Becky's Random Thoughts

This is my place to vent and share. I have been told to journal thoughts and feelings--so here they are.

Sunday, April 22, 2007

Time is ever changing, ever moving. Life is ever changing, ever moving. It is funny how time affects life. A year ago I was mourning John's departure for New York. Mourning the loss of my husband and my friend. I didn't know how to go on. But somehow I made it through. I tried to run from God but couldn't hide. A ton of people prayed for me. I couldn't have done it without those prayers.

I prayed for God to restore my marriage, then I prayed for John's happiness, then I prayed for peace. I finally prayed God do what you want to do, You are in control anyway. Last September, after Cayla's surgery, I decided to date again. It has been slow going, and I haven't had much success. I prayed that God would provide a companion if that was His will. Then I decided it wasn't His will because I wasn't having success. I have dated two men. They both decided we should just be friends. So I have new friends. I also have two other men friends, but we started that way and will continue that way.

So what have time and life done this week?
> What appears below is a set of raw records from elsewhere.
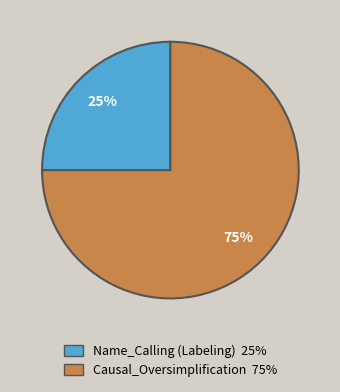

To the nearest percent, what is the average slice percentage?

50%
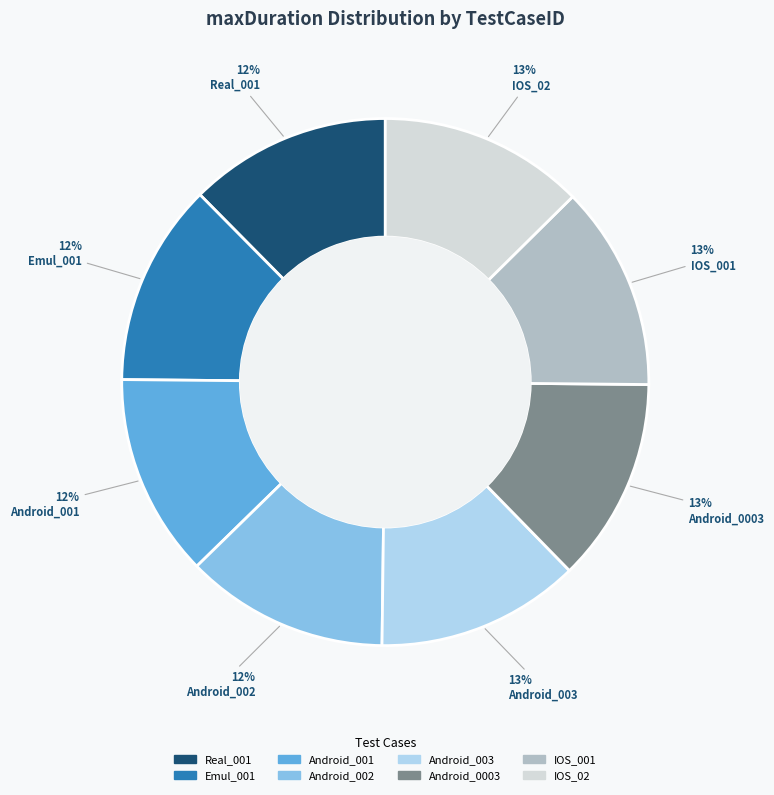

To the nearest percent, what is the combined percentage of Android_0003 and Android_001?

25%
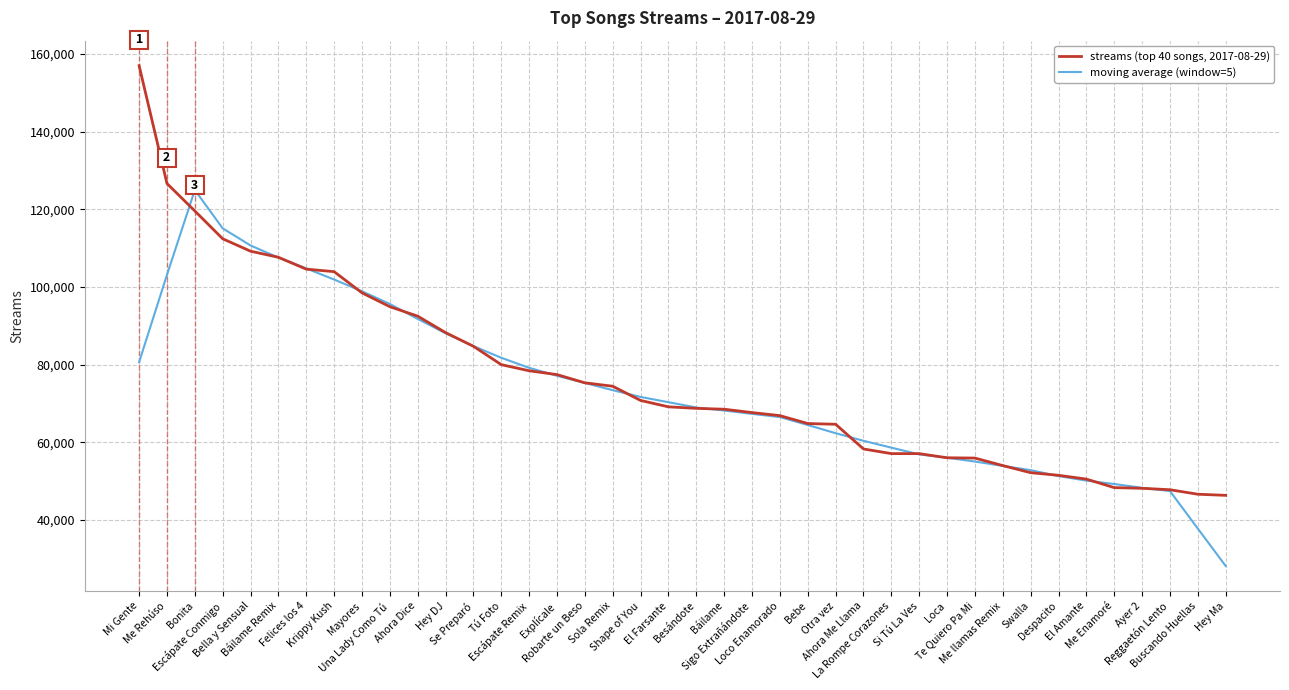

Does the chart have visible grid lines?

Yes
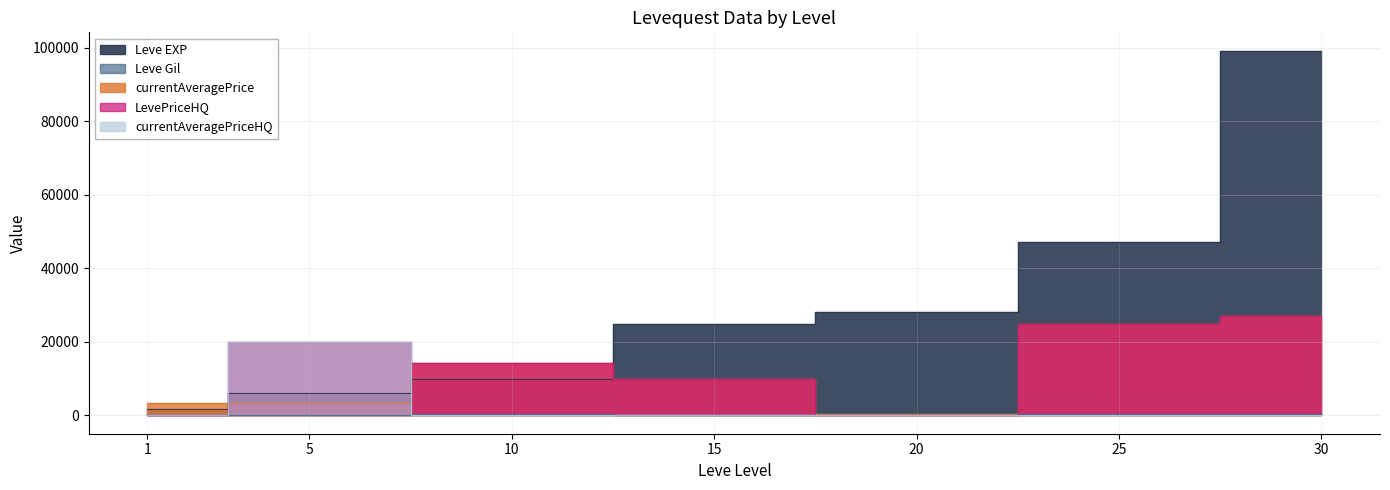

What is the value of the Leve EXP point at the 7th from the left?

99220.0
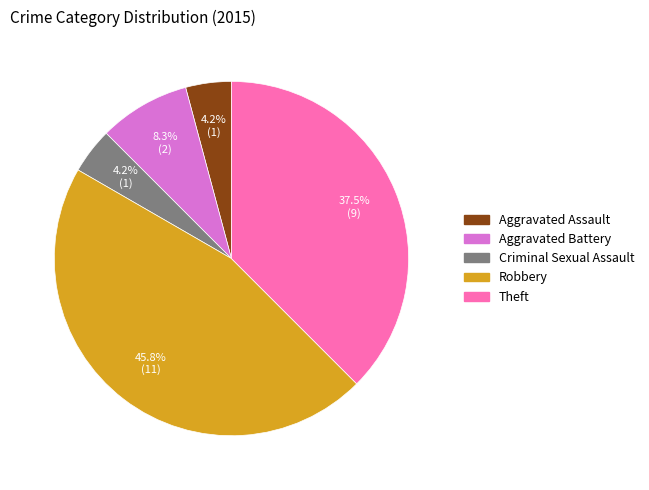

Is there a majority slice in this chart?

No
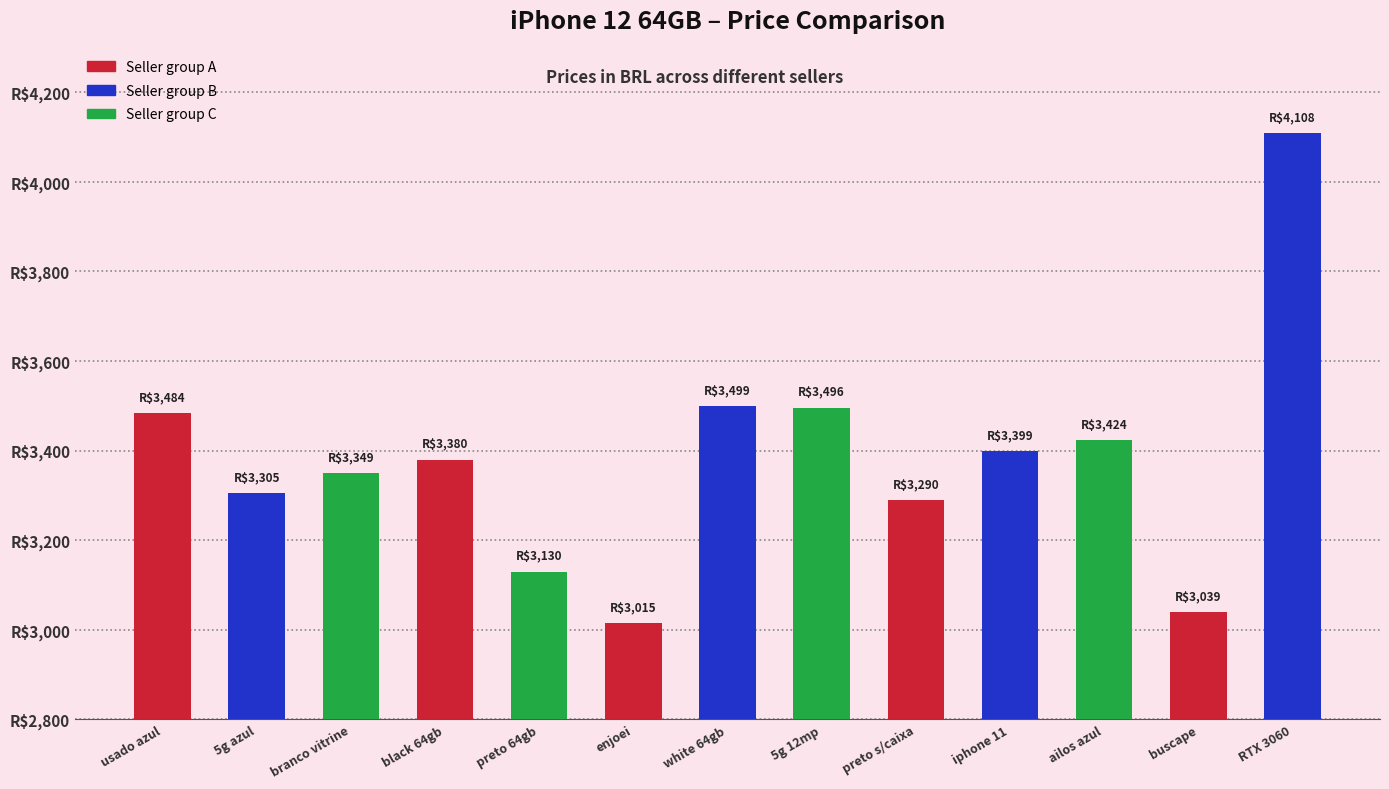

True or false: the data shows 5525.6 at preto 64gb.

False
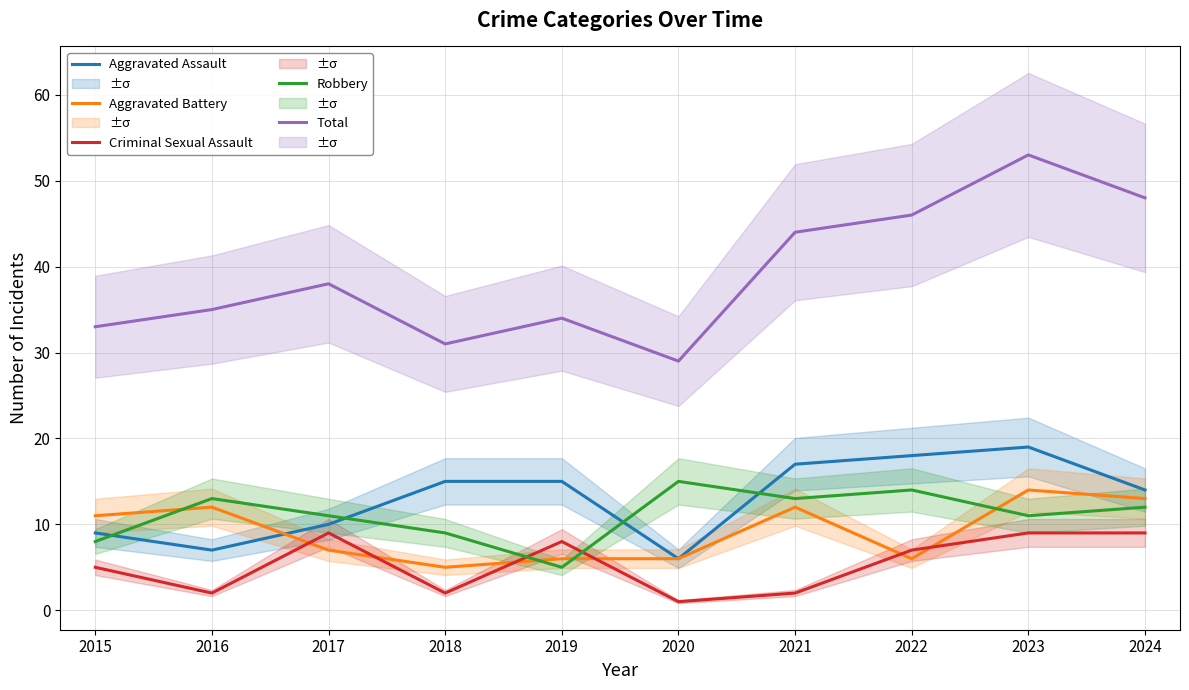

How many distinct data groups are displayed?

5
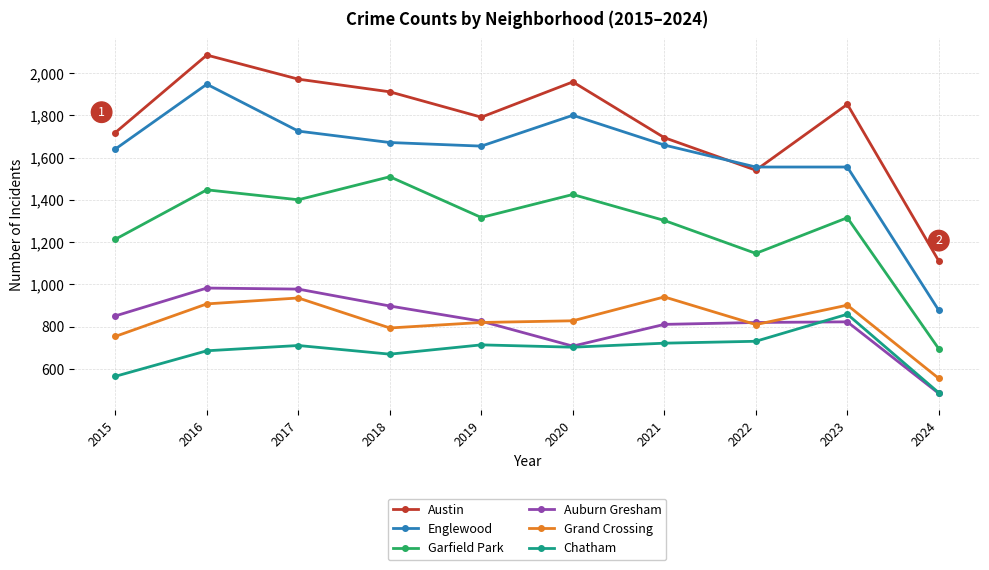

Which category has the lowest value in the Englewood series?

2024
After a year (living together full time) John and Mary have split up. He and I can now be friends. We have actually had dinner, lunch and long talks. Time did march on and so did we. We still love each other and always will--but can't "love each other together" as John said. We can't be together. But we can be friendly. Life goes on. I do wonder though if God isn't answering prayers after a long time. Time will tell how it all is resolved. I can only guarantee it will be to His glory and His will.

A year after living with horrible depression--I am happy. I am living. I am doing well. Thank you God that life and time do go on. Thank you for being in control.